2. Der Nerd, reloaded
Zeigt (oft seit den Lockdowns) ein auffälliges Sozialverhalten. Kontakt wird reduziert, auf wenige Personen eingegrenzt und auf Schriftlichkeit beschränkt. Die Kommunikation wird unsachlich. Der Nerd (meistens ein Mann) braucht eine klare, aber einfühlsame Rückmeldung, und Hilfe, die er auch annehmen kann. Oft hat er eine Kollegin oder einen Kollegen, mit der oder mit dem die Zusammenarbeit noch funktioniert.
3. Der oder die Überforderte
Zeigt eine stark schwankende Leistungskurve, "taucht" gelegentlich "ab", hat dann oft Phasen gesteigerter Produktivität bis zum nächsten Rückfall. Hier hängt die optimale Reaktion von der jeweiligen Ursache ab: Liegt es an den Wohnverhältnissen, den Mitbewohnerinnen und Mitbewohnern, familiären Verpflichtungen – oder an mangelhaftem Selbstmanagement?
In allen drei Fällen kann es sein, dass wir einen Zusammenhang zwischen Homeoffice und gesunkener Leistung ansprechen müssen. Dann ist möglicherweise die Arbeitsform Homeoffice oder deren Ausmaß zu hinterfragen.
Führt Distanz zu ... Distanz?
Das alles sind Einzelfälle, und nicht sehr häufige. Aber darüber hinaus beginnt uns eine Ahnung zu beschleichen: Arbeit auf Distanz könnte zu einer inneren Distanz zum Arbeitgeber führen. Es liegt auf der Hand, dass dies eine eher langfristige Entwicklung wäre. Heute können wir sie schon bei Beschäftigten sehen, die seit 2020 einen neuen Arbeitgeber haben: Manchen fällt es schwerer als früher, eine Bindung zu ihren neuen Kolleginnen und Kollegen aufzubauen.

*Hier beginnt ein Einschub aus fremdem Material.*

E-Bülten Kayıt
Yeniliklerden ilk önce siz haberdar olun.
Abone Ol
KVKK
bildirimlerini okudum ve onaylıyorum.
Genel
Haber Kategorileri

3 Tipps für mehr Belonging
Zugehörigkeit wird damit ein Schlüsselbegriff in der hybriden Arbeitswelt, Dabeisein, oder englisch: Belonging. Was können Führungskräfte für mehr Belonging unternehmen?
- Es ist wichtig, häufiger – auch in 1:1-Meetings – mit Mitarbeiterinnen und Mitarbeitern zu reden.
- Außerdem ist es sinnvoll, regelmäßige Teamtage einzuführen, an denen möglichst alle Mitglieder vor Ort zusammenkommen.
- Wenn man diese aber nicht aktiv (und immer wieder neu) gestaltet, werden sie bald zu einer lästigen Routine – und eine Ausrede zum Daheimbleiben findet sich immer.
Corona war eine Zeit der Eigenverantwortung
Bei der Gestaltung von Teamtagen oder bei anderen Projekten oder Initiativen können wir uns von unseren Teammitgliedern stärker unterstützen lassen. Viele sind das jetzt gewöhnt, denn für sie sind die Corona-Jahre eine Zeit gesteigerter Eigenverantwortung geworden. (Und dennoch, oder gerade deswegen, haben wir sehr gut funktioniert – siehe DOBCOBEX.) Dafür haben viele Teams neue digitale Tools eingesetzt und/oder agile Praktiken eingeführt. Wenn wir das alles nicht wieder zurückdrehen, sondern Selbständigkeit und Mitverantwortung gerade jetzt noch weiter ausbauen, dann hätten wir aus der Krise das Beste gemacht.